Erste Test eines solchen Cloud-Dienstes könnten noch in diesem Jahr beginnen, berichtete die Finanznachrichtenagentur Bloomberg unter Berufung auf eingeweihte Personen. Traditionelle Konsolen wie die Playstation von Sony oder Microsofts Xbox 360 könnten dann für die Nutzer überflüssig werden.

"Jeder hat einen Fernseher", sagte Atul Bagga, Analyst bei Lazard Capital Markets in San Francisco Bloomberg. Kabelbetreiber und Telekomfirmen hielten derzeit nach neuen Geschäftsmodellen Ausschau. Und mit populären Spielen über den Fernseher, das Internet und Smartphones könnten Provider ihren Kunden einen neuen Service bieten.

Dabei sei geplant, über Online- und Gelegenheitsspiele wie Farmville von Zynga oder Tetris und Solitär hinaus auch ausgereifte Action-Spiele etwa von Electronic Arts anzubieten. Für die Technologie zur schnellen Übertragung ohne Zeitverzögerung seien die Provider in Gesprächen mit Start-ups wie die Streaming-Dienstleister Playcast Media Systems, CiiNOW und Agawi, hieß es.

Umsatz-Einbruch durch Smartphones und Tablets

Diese Unternehmen hätten entsprechende Gespräche mit amerikanischen Providern bestätigt, allerdings keine Namen genannt. Eine Sprecherin von AT&T erklärte Bloomberg zufolge, das Unternehmen suche nach einzigartigen Wegen, um TV- und Breitbandkunden Cloud-Gaming-Services anzubieten.

Für die großen Konsolen-Hersteller könnten damit schwere Zeiten anbrechen. Dem Marktforschungsunternehmen NPD zufolge war der Spielekonsolenmarkt 2011 allein in den USA rund 24,1 Milliarden Dollar schwer.

Auch Microsoft gibt sich "verspielt"

Die Branche hat bereits deutliche Einbrüche erlebt, als Gelegenheitsspiele auf Smartphones und Tablets zur Konkurrenz heranwuchsen. Auch Online-Games am PC sind durch die inzwischen gute Verbreitung von Breitband-Internet zu einer großen Herausforderung geworden.

Unterdessen schmiedet aber auch Microsoft Pläne für seine Online-Plattform Xbox Live - und will selbst verstärkt zum Anbieter von Filmen werden. Vergangene Woche warb der Softwarehersteller Nancy Tellem an, eine TV-Spezialistin, die zuvor Chefin der CBS Network Television Entertainment Group war.

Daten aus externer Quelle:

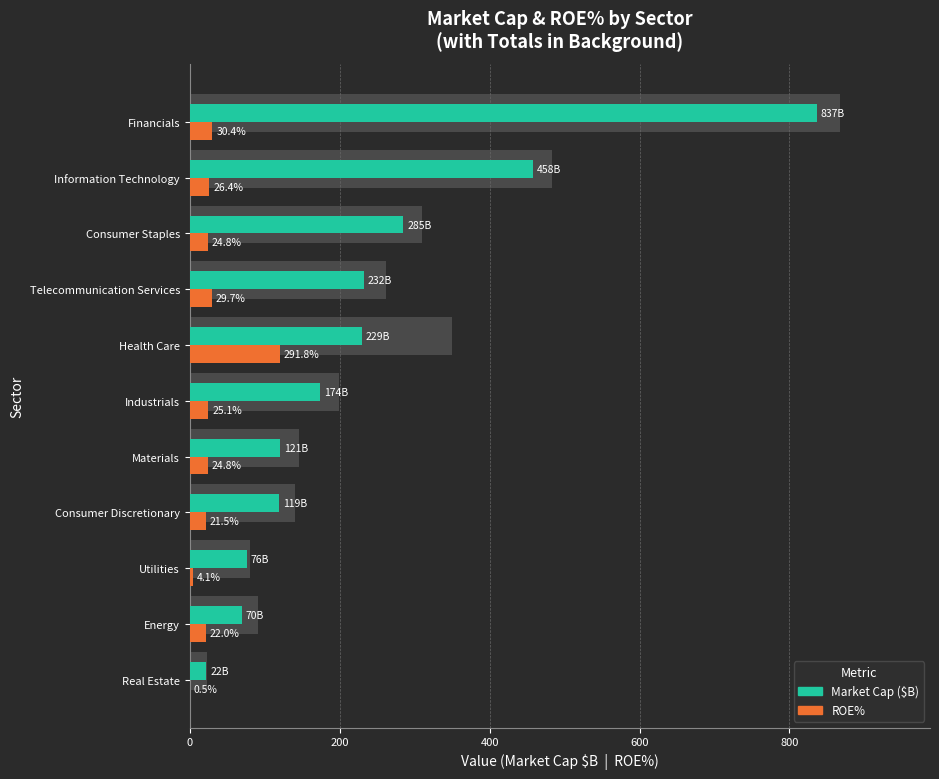

How many distinct data groups are displayed?

2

Tellem soll für neue Produktionsstudios von Microsoft in Los Angeles verantwortlich zeichnen, wo künftig Filme sowie interaktive Programme produziert werden sollen.

Seit Jahren hat Microsoft Xbox Live zu einer zentralen Multimedia-Plattform mit Video-Angeboten und Spiele-Downloads ausgebaut. Inzwischen zählt sie über 40 Millionen angemeldete Nutzer. Unter anderem können Nutzer der Xbox 360 Filme und TV-Sendungen über Netflix, dem Sportkanal ESPN oder Comcast beziehen.